Introduction
Music And Sound Through The Landscape (2007-2008)

In 2008 Sound Threshold commissioned and produced two cross-disciplinary projects and partnerships: Cima Verde, a CD by British sound recordist Chris Watson, made in collaboration with the Centre of Alpine Ecology of Monte Bondone (CEALP) and As Below So Above, a double mirrored collaboration with The Kingdoms of Elgaland-Vargaland (KREV), a project by Swedish artists Carl Michael von Hausswolff and Leif Elggren.

As a Parallel Event to Manifesta 7 (July - November 2008), the European Biennial of Contemporary Art, Sound Threshold was inaugurated on the 16 July 2008 with live concerts by Fovea Hex and Blind Cave Salamander at the astronomical observatory at Terrazza delle Stelle (Terrace of the Stars) on Monte Bondone (1600 m. above sea level).

Focusing on the media of sound and music, the challenge for us was to think about sonic art within a context embracing not only experimental music or field recordings. Similarly to Chris Watson's approach to the site – in his words "This is sound into light..." (Cima Verde, CD booklet, Sound Threshold) – we wanted to look at the specific topography, history and wildlife environment of the alpine landscape as a whole resonating living space. And the direction we followed was that of combining text-based research with site-oriented works.

Through a residency at the Centre for Alpine Ecology and an inaugural concert at Monte Bondone, the project embraced a performative approach, looking at new forms of artistic expression and cultural production beyond the gallery/museum context and the music industry, as well as enhancing – on a local and international scale – cross-disciplinary research.

Cima Verde, for instance, specifically addressed both issues of research within the Centre for Alpine Ecology – climate change, human ecology, biodiversity – and our own literary and anthropological field research; investigating the spirit of the place.
A space for artistic and creative resonance took shape by means of close contact with scientific research: ecology met audio recording, literature met critical writing, each of them retaining their own scope.

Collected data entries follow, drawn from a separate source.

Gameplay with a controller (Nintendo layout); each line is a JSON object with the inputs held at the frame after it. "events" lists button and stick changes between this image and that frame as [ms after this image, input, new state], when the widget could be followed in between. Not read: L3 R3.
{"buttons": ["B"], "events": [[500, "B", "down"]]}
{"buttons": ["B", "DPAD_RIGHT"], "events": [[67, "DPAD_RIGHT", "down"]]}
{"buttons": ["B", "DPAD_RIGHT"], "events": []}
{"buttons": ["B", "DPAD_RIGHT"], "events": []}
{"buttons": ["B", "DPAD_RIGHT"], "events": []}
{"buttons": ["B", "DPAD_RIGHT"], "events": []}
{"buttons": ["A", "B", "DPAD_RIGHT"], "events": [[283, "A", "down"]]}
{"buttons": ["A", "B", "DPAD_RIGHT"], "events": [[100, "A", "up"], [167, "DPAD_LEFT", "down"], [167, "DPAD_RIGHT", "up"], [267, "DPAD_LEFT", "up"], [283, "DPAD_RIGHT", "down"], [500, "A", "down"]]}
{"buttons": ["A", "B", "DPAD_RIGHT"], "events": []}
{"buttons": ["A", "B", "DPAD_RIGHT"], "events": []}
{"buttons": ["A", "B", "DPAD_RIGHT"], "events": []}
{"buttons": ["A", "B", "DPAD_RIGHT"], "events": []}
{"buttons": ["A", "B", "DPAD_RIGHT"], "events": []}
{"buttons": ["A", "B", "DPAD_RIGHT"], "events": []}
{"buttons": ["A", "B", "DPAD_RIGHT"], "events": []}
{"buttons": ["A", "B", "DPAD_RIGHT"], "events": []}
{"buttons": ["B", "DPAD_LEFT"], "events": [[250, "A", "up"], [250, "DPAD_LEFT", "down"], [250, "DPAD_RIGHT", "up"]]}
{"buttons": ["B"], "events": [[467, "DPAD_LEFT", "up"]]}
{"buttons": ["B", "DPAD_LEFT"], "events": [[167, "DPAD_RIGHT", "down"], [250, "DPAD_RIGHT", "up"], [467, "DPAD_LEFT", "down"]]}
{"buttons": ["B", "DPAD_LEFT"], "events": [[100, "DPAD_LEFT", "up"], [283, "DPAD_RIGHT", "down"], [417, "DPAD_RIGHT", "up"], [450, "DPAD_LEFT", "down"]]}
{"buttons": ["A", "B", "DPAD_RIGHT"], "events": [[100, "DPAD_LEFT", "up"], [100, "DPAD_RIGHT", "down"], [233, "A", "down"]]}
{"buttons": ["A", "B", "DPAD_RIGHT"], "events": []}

We did not seek an immediate, synaesthetic correspondence, but rather reciprocal, diagonal and unexpected clashes between disciplines, shared trajectories; mutually enhancing each other's characteristics by means of contrasts and dramatic linguistic juxtapositions.

As Below So Above was a performance and sound installation created in response to the natural and cultural environment of the archaeological site of Monte San Martino near Lake Garda and involved a close collaboration with the Heritage Office of Trento, as well as the participation of the local communities of Pranzo and Tenno.
As Below So Above further situated our investigation into site and sound at the meeting point of different fields – the field of art/curatorial practice, the field of academic/scientific research, the field of social and environmental activism. Here the personal and the public, the absolute and the particular, the high and the low blended with layers of history, memory, sublime references and, not least, conviviality.

What we ultimately learnt from this experience was a crucial challenge for us as curators: we shifted from a mode of production and distribution that increasingly calls for objects to be displayed or events to be documented, to a more impalpable process which created and asked, most of all, for a shared, and yet intimate, space for listening.
The ways in which this space for listening might be critically recollected and how it distances itself from traditional forms/formats of exhibition making are what we intended to investigate in the next season of Sound Threshold.